-- Begin Materials provided --

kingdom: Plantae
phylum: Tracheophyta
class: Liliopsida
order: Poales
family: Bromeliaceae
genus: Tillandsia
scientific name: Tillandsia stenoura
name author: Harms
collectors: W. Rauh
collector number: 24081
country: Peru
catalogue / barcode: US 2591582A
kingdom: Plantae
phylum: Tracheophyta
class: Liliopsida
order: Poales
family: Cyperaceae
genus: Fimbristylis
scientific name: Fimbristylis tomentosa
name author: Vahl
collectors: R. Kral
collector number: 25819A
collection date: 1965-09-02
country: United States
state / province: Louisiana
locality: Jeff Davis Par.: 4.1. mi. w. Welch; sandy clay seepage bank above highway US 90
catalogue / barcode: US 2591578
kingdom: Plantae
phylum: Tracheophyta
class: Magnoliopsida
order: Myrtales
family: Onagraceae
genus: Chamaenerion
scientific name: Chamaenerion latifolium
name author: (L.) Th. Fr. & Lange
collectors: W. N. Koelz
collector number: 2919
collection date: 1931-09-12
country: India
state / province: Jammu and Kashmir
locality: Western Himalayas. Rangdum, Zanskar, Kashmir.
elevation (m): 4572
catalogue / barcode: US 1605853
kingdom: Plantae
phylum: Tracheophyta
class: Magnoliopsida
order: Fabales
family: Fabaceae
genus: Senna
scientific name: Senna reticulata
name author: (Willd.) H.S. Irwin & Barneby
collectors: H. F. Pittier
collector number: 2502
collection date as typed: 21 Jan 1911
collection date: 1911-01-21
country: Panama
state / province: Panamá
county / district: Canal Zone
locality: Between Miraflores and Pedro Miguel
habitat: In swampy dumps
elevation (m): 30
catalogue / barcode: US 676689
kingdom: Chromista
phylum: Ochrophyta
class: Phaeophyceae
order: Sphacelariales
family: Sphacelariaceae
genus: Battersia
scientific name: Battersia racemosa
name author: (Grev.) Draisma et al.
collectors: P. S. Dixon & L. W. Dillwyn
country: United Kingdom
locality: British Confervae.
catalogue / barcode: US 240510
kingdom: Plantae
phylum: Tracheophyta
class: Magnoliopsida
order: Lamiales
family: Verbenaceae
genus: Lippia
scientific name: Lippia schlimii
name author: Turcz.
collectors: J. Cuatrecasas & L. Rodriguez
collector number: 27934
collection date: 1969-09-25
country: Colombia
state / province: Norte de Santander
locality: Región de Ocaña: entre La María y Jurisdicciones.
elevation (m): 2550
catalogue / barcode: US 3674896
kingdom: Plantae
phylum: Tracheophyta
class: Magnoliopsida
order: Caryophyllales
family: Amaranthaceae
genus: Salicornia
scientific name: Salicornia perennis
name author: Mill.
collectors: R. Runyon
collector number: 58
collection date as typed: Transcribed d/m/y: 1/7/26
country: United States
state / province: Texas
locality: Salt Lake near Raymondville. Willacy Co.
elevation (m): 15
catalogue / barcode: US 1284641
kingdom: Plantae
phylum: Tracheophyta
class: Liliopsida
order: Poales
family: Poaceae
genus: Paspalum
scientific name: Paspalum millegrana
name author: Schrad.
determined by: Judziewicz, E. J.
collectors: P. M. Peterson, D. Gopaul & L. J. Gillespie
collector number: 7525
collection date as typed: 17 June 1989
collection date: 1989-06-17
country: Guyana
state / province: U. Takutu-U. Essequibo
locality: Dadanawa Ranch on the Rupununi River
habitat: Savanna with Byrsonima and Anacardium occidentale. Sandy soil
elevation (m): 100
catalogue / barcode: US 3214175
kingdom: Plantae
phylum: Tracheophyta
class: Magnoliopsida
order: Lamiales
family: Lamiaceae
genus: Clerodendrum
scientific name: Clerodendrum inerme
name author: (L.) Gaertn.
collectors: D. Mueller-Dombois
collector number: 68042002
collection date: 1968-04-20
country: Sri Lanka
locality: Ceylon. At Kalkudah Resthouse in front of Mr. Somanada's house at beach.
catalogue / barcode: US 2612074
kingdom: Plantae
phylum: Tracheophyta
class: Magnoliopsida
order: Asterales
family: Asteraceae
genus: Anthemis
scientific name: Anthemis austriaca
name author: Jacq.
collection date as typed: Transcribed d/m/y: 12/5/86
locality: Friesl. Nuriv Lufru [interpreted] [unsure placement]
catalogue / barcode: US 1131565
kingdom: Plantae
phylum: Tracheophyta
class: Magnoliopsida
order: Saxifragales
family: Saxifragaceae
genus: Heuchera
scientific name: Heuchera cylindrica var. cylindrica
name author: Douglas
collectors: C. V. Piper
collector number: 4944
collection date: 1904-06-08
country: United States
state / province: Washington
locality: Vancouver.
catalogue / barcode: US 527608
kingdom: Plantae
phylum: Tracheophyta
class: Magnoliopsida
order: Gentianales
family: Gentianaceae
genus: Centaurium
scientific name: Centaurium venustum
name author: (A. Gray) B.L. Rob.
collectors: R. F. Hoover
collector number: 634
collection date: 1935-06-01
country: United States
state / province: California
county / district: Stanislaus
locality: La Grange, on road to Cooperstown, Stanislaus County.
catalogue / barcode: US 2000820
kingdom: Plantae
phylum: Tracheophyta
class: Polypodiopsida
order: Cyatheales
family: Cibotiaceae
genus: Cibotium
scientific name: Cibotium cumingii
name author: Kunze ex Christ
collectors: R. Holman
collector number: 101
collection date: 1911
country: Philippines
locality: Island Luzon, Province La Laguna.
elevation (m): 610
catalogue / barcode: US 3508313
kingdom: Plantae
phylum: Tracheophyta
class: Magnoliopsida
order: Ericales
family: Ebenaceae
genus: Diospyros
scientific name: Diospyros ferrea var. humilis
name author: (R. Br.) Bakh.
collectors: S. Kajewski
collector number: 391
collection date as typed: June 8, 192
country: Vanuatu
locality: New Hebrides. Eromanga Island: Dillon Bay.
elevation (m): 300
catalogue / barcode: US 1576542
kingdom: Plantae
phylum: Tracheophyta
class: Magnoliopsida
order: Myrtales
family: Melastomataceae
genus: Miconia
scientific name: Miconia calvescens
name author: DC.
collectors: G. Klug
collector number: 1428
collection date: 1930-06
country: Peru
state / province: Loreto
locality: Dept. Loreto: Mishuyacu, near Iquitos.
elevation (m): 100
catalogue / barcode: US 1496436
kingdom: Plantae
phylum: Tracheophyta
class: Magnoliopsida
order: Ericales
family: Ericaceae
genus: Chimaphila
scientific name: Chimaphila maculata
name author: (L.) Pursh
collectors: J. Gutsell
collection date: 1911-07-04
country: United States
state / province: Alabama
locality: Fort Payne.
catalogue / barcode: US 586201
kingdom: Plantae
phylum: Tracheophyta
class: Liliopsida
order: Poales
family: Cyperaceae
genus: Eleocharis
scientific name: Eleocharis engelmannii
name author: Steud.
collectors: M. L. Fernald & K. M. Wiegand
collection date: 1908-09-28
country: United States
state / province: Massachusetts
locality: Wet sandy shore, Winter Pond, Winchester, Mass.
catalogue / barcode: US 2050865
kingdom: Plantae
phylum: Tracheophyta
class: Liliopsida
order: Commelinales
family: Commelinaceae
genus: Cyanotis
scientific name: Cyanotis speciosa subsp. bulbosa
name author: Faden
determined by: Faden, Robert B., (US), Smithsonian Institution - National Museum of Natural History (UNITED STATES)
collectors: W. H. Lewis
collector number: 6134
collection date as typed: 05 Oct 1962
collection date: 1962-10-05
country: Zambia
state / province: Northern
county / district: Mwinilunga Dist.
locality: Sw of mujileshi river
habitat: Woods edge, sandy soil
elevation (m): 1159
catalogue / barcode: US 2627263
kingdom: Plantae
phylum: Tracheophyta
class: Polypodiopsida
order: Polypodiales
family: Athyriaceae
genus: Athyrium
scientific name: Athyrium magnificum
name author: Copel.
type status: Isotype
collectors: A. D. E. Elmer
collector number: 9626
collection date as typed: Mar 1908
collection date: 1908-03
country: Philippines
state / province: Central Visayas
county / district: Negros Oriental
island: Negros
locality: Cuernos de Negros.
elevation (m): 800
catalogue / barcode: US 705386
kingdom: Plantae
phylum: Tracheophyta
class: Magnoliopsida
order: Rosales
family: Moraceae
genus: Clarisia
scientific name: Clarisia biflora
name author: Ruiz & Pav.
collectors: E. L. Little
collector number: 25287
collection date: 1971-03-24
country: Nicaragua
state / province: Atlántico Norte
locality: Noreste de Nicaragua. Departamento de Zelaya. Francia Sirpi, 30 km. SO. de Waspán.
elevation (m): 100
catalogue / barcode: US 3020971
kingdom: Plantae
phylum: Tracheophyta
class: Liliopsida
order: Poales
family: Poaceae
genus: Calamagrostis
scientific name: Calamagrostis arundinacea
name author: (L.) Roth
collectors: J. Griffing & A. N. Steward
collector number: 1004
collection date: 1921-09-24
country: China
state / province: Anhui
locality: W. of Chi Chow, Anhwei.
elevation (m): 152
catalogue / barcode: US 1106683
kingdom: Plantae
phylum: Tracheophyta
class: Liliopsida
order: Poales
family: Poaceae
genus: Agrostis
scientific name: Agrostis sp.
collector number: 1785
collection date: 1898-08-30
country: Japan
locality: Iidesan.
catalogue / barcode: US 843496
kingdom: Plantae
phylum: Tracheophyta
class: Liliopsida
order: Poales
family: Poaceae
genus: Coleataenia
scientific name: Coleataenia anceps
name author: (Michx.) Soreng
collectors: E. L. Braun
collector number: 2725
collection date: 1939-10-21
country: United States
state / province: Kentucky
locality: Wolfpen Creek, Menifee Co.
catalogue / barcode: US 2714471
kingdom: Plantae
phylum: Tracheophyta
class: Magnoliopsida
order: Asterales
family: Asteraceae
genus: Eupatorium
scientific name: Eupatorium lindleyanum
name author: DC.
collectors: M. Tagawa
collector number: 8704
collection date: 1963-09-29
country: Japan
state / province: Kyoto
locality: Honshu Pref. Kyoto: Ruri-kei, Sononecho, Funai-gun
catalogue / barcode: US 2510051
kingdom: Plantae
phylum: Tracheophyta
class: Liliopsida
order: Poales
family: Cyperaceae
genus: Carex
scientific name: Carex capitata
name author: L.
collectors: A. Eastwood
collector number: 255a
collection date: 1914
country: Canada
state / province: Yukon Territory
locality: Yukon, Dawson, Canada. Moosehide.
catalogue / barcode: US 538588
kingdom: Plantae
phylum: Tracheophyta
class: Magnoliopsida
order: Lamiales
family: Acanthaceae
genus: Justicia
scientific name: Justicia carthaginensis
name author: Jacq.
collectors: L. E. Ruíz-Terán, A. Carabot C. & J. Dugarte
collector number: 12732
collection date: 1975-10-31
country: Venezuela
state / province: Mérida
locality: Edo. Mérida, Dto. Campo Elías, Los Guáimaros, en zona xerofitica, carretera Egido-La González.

-- End Materials provided --

> _Directive_
Write out the material above word for word, from its first line through the line that contains "collector number: 25819A", including that line.

> _Result_
kingdom: Plantae
phylum: Tracheophyta
class: Liliopsida
order: Poales
family: Bromeliaceae
genus: Tillandsia
scientific name: Tillandsia stenoura
name author: Harms
collectors: W. Rauh
collector number: 24081
country: Peru
catalogue / barcode: US 2591582A
kingdom: Plantae
phylum: Tracheophyta
class: Liliopsida
order: Poales
family: Cyperaceae
genus: Fimbristylis
scientific name: Fimbristylis tomentosa
name author: Vahl
collectors: R. Kral
collector number: 25819A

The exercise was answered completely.